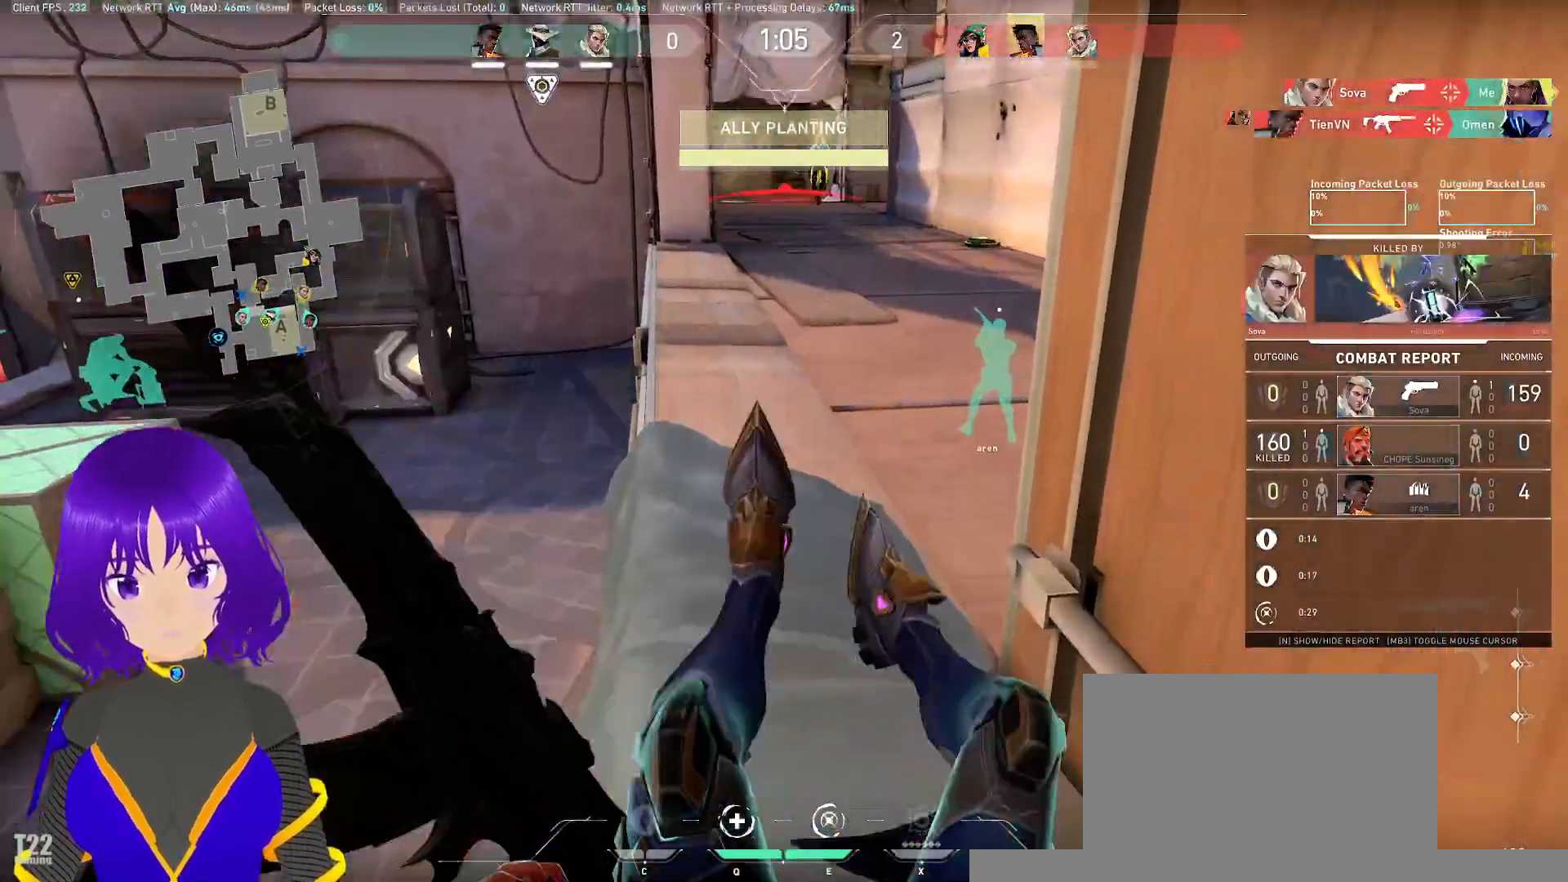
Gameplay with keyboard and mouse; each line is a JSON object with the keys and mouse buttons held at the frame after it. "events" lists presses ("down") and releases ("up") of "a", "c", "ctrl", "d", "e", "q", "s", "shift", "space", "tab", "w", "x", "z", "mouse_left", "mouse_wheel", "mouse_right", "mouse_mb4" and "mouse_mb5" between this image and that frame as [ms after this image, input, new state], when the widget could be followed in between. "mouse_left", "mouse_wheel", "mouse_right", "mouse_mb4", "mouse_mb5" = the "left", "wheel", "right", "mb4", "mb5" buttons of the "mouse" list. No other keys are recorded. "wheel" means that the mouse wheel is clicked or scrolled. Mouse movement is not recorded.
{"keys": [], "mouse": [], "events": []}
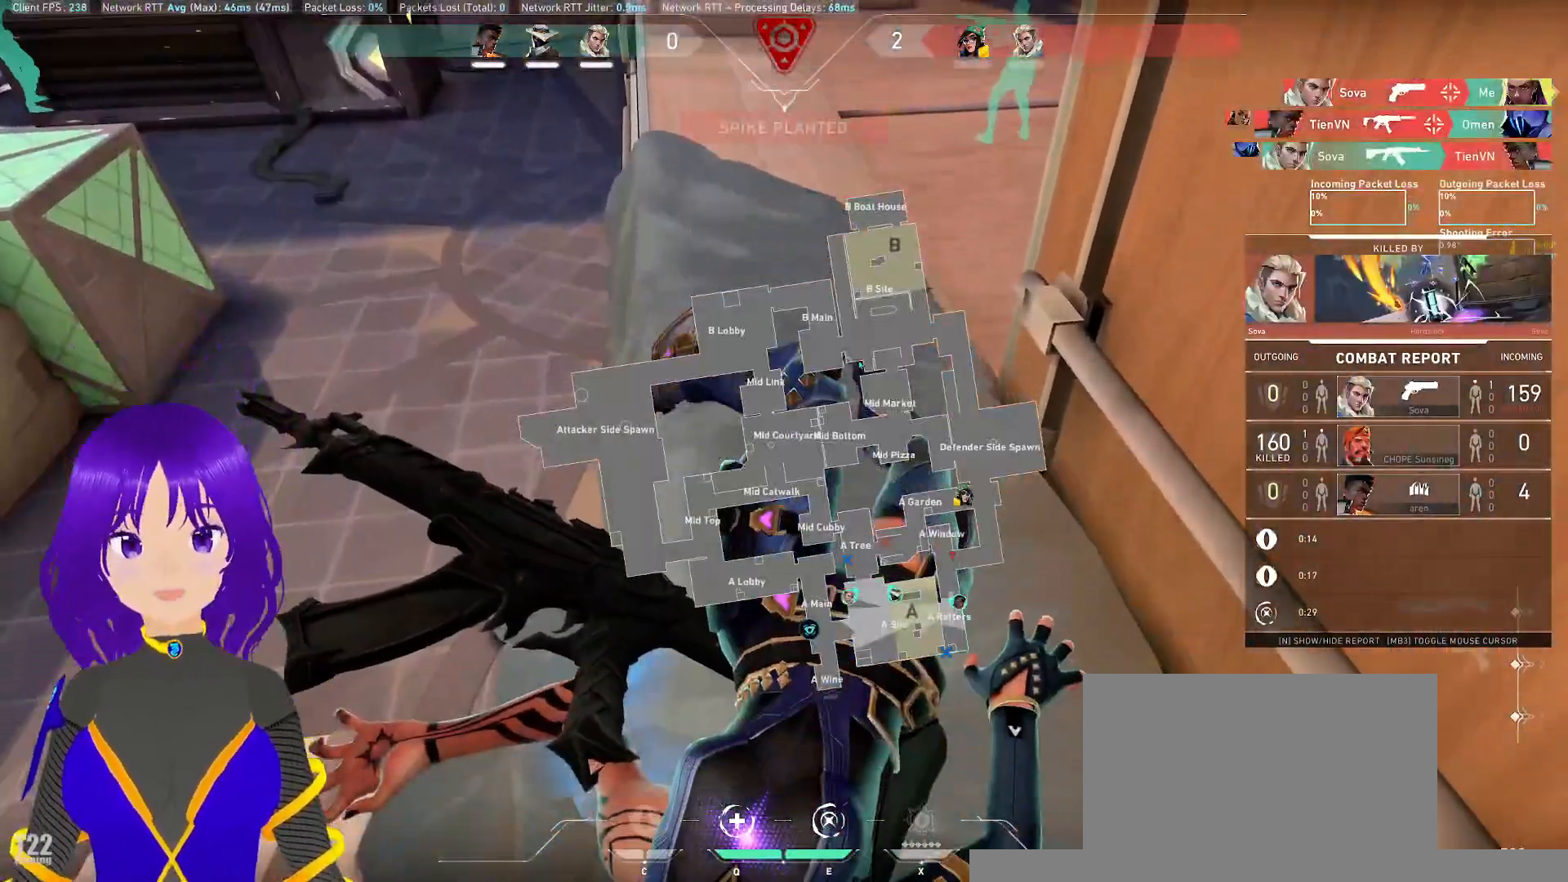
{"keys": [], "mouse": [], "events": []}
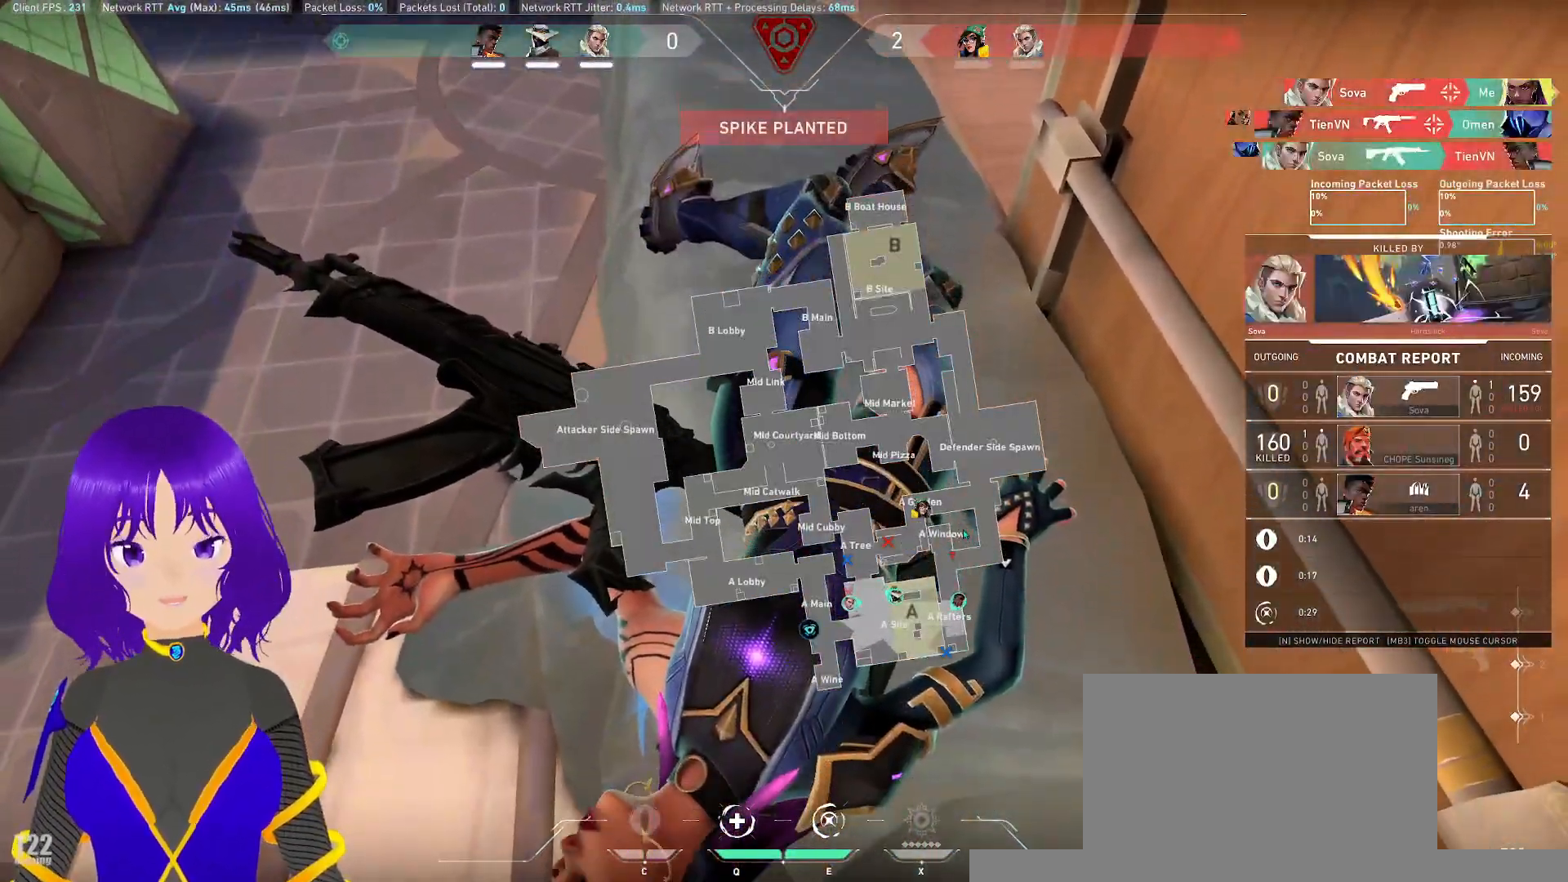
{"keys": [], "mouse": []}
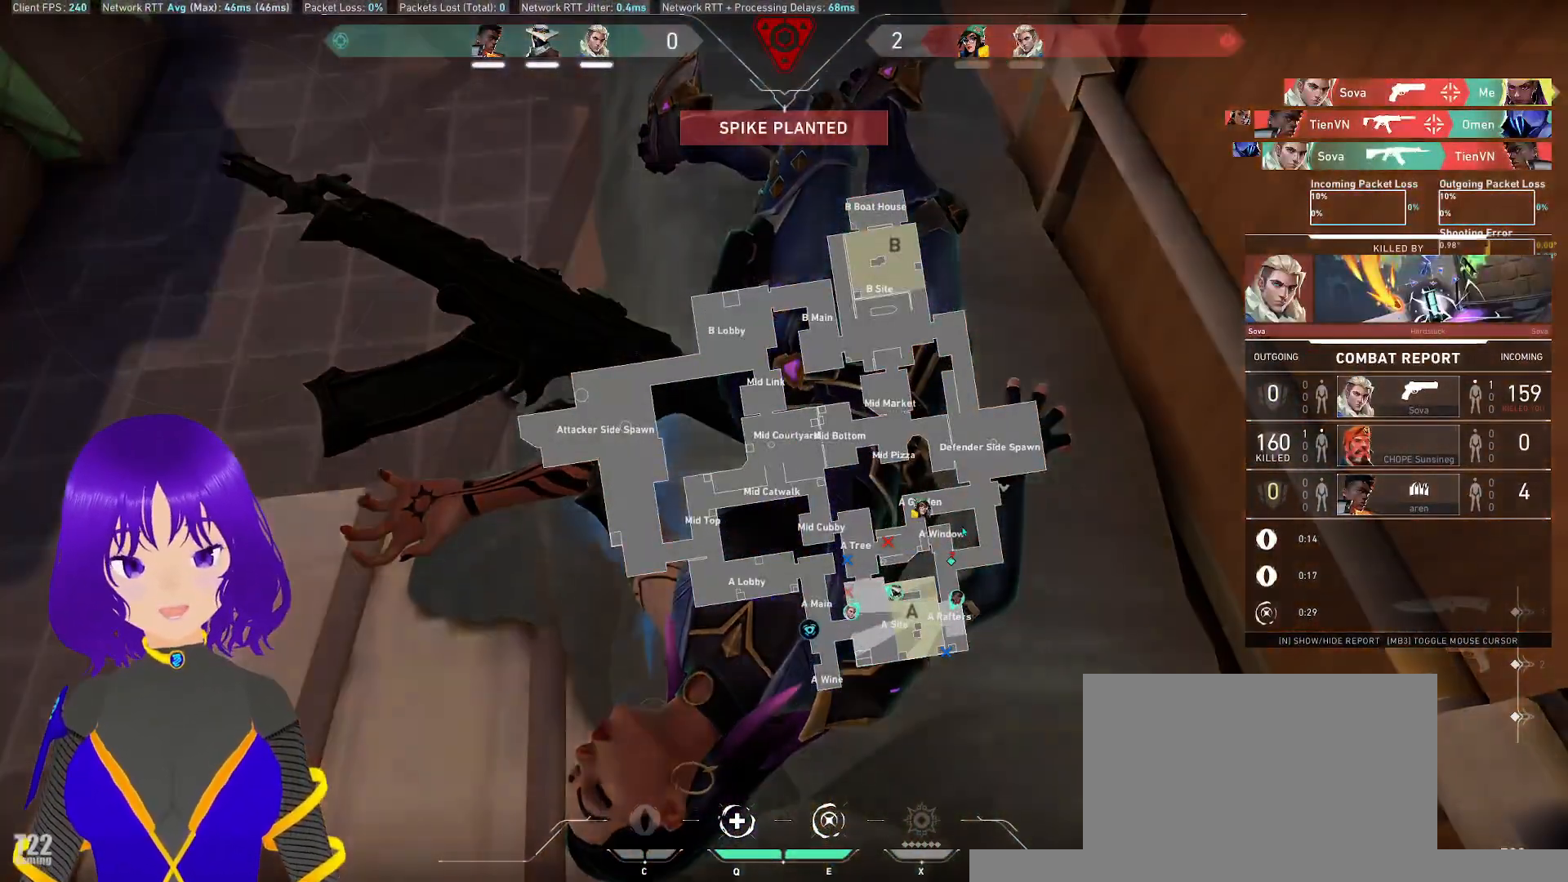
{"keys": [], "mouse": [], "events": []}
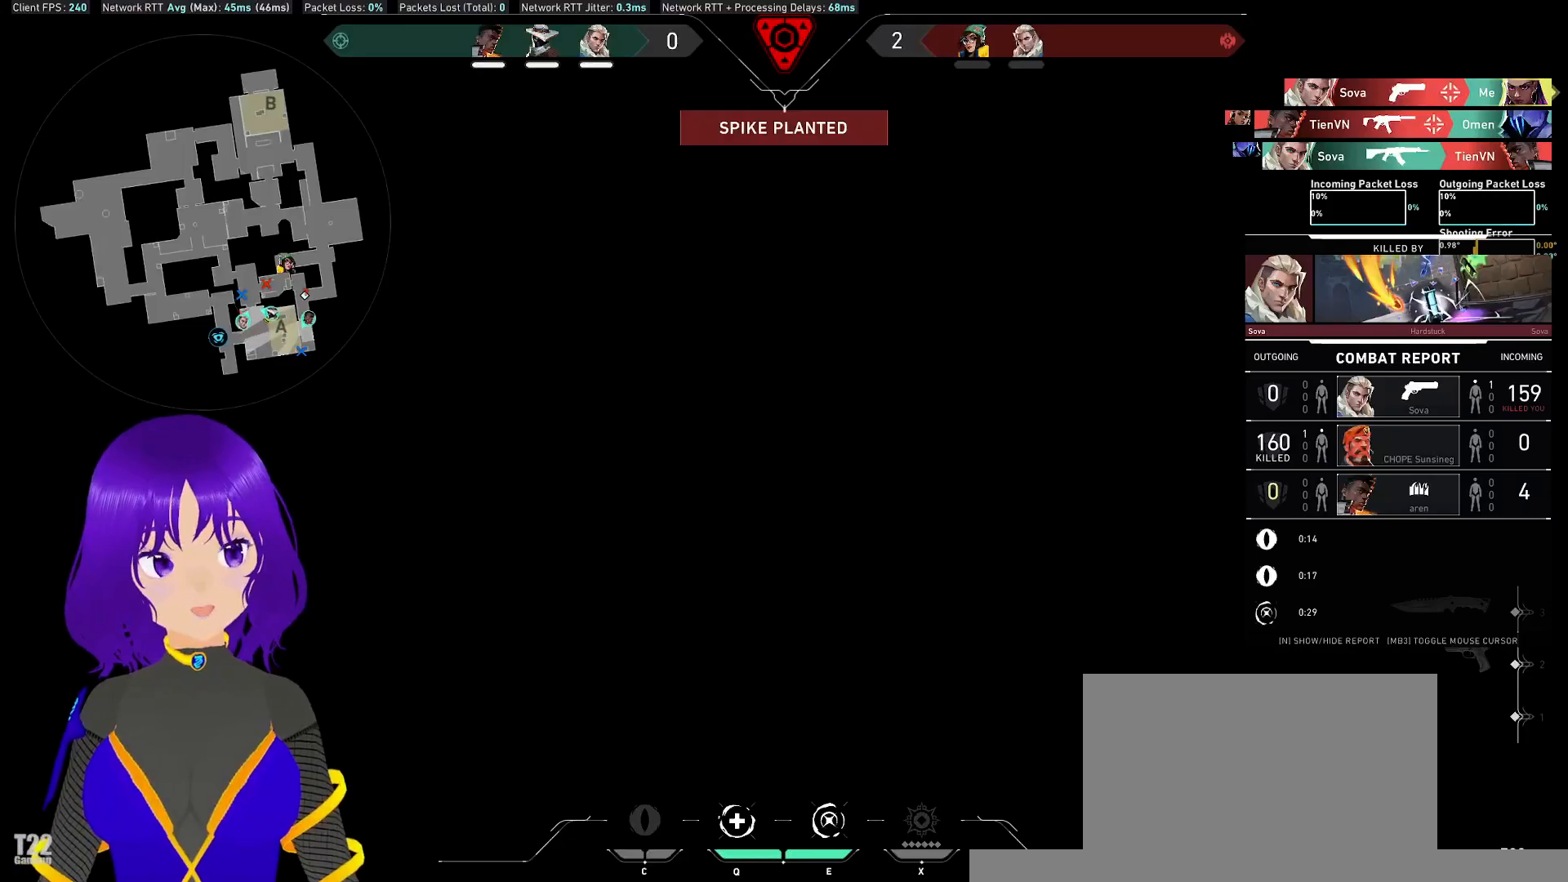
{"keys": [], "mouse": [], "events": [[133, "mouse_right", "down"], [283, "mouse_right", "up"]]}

> **Instructions for the task**: In your copy, include no pictures, but set down every record exactly.

> **Answer for the task**:
Gameplay with keyboard and mouse; each line is a JSON object with the keys and mouse buttons held at the frame after it. "events" lists presses ("down") and releases ("up") of "a", "c", "ctrl", "d", "e", "q", "s", "shift", "space", "tab", "w", "x", "z", "mouse_left", "mouse_wheel", "mouse_right", "mouse_mb4" and "mouse_mb5" between this image and that frame as [ms after this image, input, new state], when the widget could be followed in between. "mouse_left", "mouse_wheel", "mouse_right", "mouse_mb4", "mouse_mb5" = the "left", "wheel", "right", "mb4", "mb5" buttons of the "mouse" list. No other keys are recorded. "wheel" means that the mouse wheel is clicked or scrolled. Mouse movement is not recorded.
{"keys": [], "mouse": [], "events": []}
{"keys": [], "mouse": [], "events": []}
{"keys": [], "mouse": []}
{"keys": [], "mouse": [], "events": []}
{"keys": [], "mouse": [], "events": [[133, "mouse_right", "down"], [283, "mouse_right", "up"]]}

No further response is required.